Przeciętne wynagrodzenie w sektorze przedsiębiorstw wzrosło w lipcu do 2893,71 zł - czyli o 9,3 proc. w ujęciu rocznym i o 0,8 proc. miesiąc do miesiąca. Zatrudnienie w tym sektorze wyniosło 5,16 mln osób (wzrost o 4,7 proc. rok do roku).

Dane opublikowane wczoraj przez GUS pokazały, że fala podwyżek w firmach nie kończy się. Nie jest to bynajmniej dla ekonomistów zaskoczeniem. Konsensus z ankiet "Parkietu" pokazywał, że spodziewali się dynamiki płac na poziomie 9,1 proc. Utrzymujący się od kilku miesięcy trend rodzi jednak niepokój, czy grubsze portfele nie wywołają dodatkowego popytu konsumpcyjnego nakręcającego inflację. "Patrząc szerzej na gospodarkę (by wspomnieć tylko 14,4-proc. nominalny wzrost funduszu płac oraz ponad 40?proc. dynamikę kredytu dla gospodarstw domowych) nadal uważamy, że RPP powinna podnieść stopy w sierpniu" - napisali analitycy BPH. - Tempo wzrostu płac w lipcu było bardzo wysokie, a inflacja prawdopodobnie będzie rosła przez kilka kwartałów - przyznała Halina Wasilewska-Trenkner, członek Rady.

RPP zdecyduje o ewentualnej podwyżce stóp na posiedzeniu 28-29 sierpnia. Kluczowe przy podejmowaniu decyzji będą jeszcze dane o dynamice produkcji przemysłowej, które GUS ogłosi w poniedziałek.

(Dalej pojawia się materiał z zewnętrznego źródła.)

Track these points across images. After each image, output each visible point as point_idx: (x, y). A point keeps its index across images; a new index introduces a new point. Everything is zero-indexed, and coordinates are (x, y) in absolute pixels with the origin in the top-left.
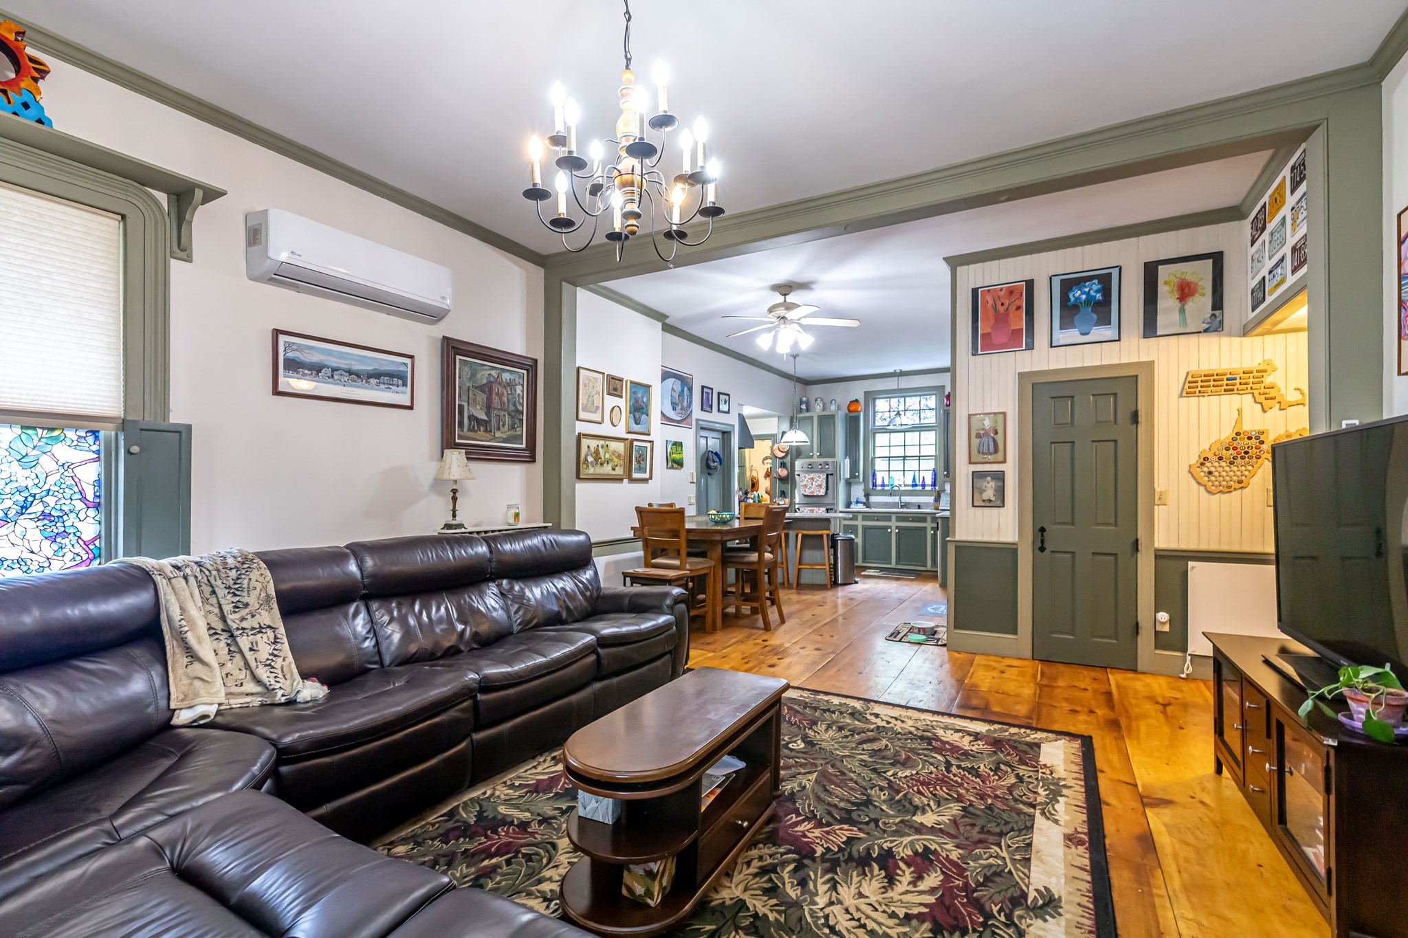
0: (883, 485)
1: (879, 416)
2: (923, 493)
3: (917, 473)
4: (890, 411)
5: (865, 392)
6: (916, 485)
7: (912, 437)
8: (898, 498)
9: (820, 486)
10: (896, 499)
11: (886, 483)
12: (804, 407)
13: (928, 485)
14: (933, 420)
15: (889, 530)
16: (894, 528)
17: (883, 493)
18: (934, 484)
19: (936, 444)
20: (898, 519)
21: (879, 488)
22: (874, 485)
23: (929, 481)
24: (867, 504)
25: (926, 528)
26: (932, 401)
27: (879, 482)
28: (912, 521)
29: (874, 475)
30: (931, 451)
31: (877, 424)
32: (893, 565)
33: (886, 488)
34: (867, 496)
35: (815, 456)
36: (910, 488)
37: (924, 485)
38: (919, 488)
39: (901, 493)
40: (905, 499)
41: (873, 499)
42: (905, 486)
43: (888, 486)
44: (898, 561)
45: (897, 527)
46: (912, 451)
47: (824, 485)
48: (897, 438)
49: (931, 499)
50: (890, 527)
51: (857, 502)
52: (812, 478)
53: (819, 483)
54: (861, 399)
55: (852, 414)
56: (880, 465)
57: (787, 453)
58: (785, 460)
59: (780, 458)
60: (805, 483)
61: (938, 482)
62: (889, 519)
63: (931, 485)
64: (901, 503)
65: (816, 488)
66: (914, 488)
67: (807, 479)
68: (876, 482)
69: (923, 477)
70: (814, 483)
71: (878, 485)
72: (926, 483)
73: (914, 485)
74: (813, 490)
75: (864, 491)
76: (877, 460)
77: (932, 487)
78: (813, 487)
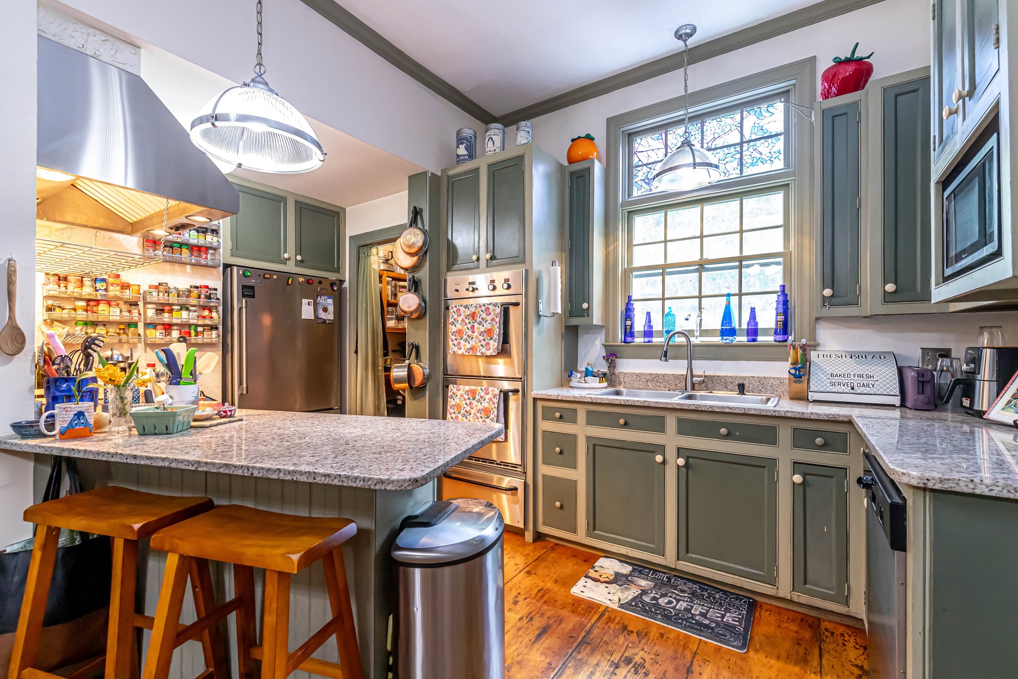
0: (648, 333)
1: (640, 173)
2: (754, 353)
3: (734, 301)
5: (609, 120)
6: (732, 332)
7: (722, 213)
8: (685, 363)
9: (489, 332)
10: (677, 367)
11: (657, 326)
12: (462, 150)
13: (766, 332)
14: (779, 164)
15: (659, 458)
16: (671, 453)
17: (648, 351)
18: (784, 328)
19: (786, 226)
20: (685, 428)
21: (639, 340)
22: (629, 333)
23: (768, 319)
24: (610, 378)
25: (773, 462)
26: (774, 116)
27: (639, 325)
28: (728, 436)
29: (628, 313)
30: (774, 242)
31: (636, 193)
32: (669, 558)
33: (656, 340)
34: (612, 355)
35: (483, 263)
36: (717, 339)
37: (753, 332)
38: (742, 339)
39: (691, 353)
40: (703, 368)
42: (704, 333)
43: (660, 334)
44: (685, 548)
45: (680, 451)
47: (497, 331)
48: (684, 218)
49: (781, 370)
50: (661, 449)
51: (588, 373)
52: (473, 315)
53: (487, 326)
54: (600, 134)
55: (576, 167)
56: (640, 287)
58: (418, 274)
60: (459, 326)
61: (795, 324)
62: (658, 425)
63: (776, 333)
64: (692, 376)
65: (481, 338)
66: (728, 339)
67: (462, 317)
68: (632, 326)
69: (753, 310)
70: (476, 325)
71: (636, 334)
72: (760, 326)
73: (728, 331)
74: (474, 344)
75: (605, 346)
76: (637, 276)
77: (780, 337)
78: (475, 335)
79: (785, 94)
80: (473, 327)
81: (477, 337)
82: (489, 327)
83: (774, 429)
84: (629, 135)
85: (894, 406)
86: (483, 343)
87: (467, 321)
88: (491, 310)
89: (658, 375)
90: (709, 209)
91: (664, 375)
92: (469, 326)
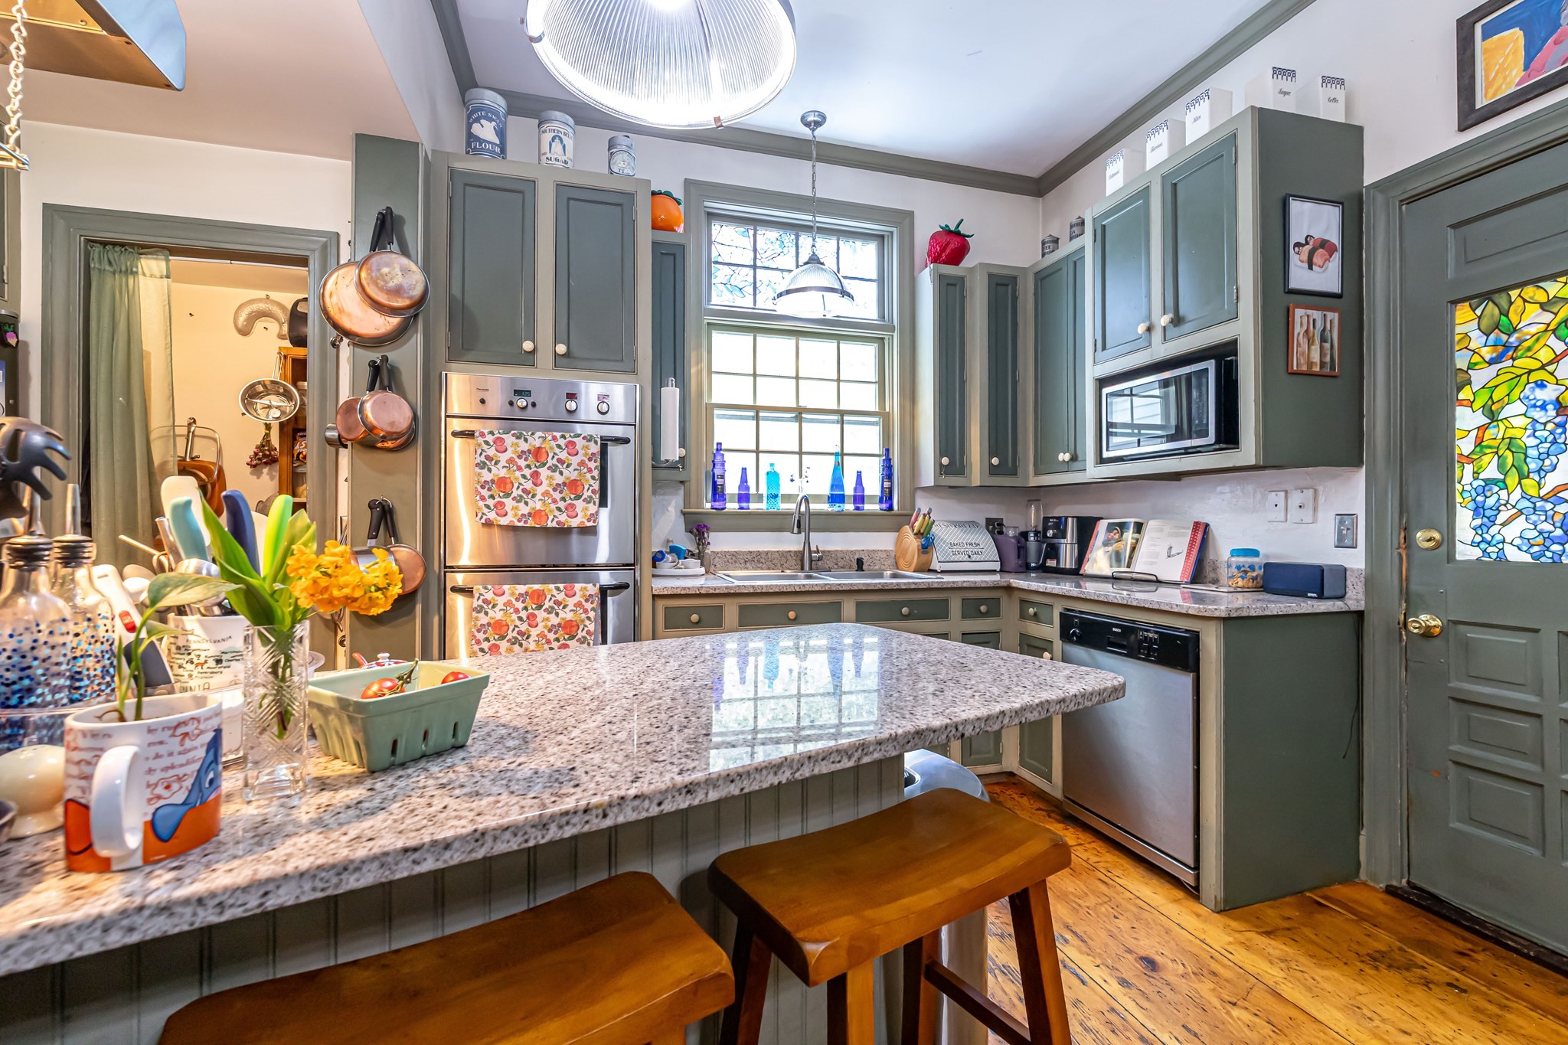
0: (744, 498)
1: (720, 274)
2: (860, 522)
3: (839, 461)
4: (754, 267)
5: (687, 181)
6: (841, 498)
7: (818, 354)
9: (573, 486)
10: (791, 542)
11: (753, 489)
13: (872, 499)
14: (873, 314)
18: (887, 496)
19: (881, 383)
21: (733, 506)
22: (718, 493)
23: (873, 486)
26: (861, 258)
27: (732, 487)
31: (715, 299)
33: (753, 506)
34: (698, 528)
35: (545, 358)
36: (825, 507)
37: (859, 499)
38: (849, 507)
39: (804, 522)
40: (818, 541)
41: (720, 542)
43: (760, 498)
46: (818, 396)
47: (591, 484)
48: (776, 351)
52: (537, 453)
53: (571, 474)
56: (729, 432)
57: (413, 313)
58: (396, 355)
59: (360, 341)
60: (500, 472)
61: (898, 492)
63: (881, 501)
64: (810, 552)
65: (557, 496)
66: (836, 508)
67: (509, 454)
68: (723, 486)
69: (859, 475)
70: (544, 472)
71: (727, 498)
72: (866, 494)
73: (836, 498)
74: (539, 506)
75: (684, 514)
76: (719, 417)
77: (884, 506)
78: (540, 490)
79: (880, 238)
80: (536, 475)
81: (546, 494)
82: (574, 475)
83: (945, 602)
84: (709, 214)
85: (995, 571)
86: (562, 504)
87: (522, 463)
88: (578, 447)
89: (759, 553)
90: (805, 344)
91: (767, 553)
92: (527, 472)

Pokażą one, czy wyższe wynagrodzenia są rzeczywiście uzasadnione. - Utrzymująca się wysoka dynamika płac przy jednoczesnym prawdopodobnym osłabieniu dynamiki produkcji powoduje pogorszenie relacji między wydajnością a płacami, dlatego już teraz RPP musi podjąć działania - stwierdził członek Rady Marian Noga.

Argumentem przeciw podwyżkom stóp jest wciąż niska inflacja (w lipcu wyniosła 2,3 proc. r./r., mniej niż oczekiwania rynku).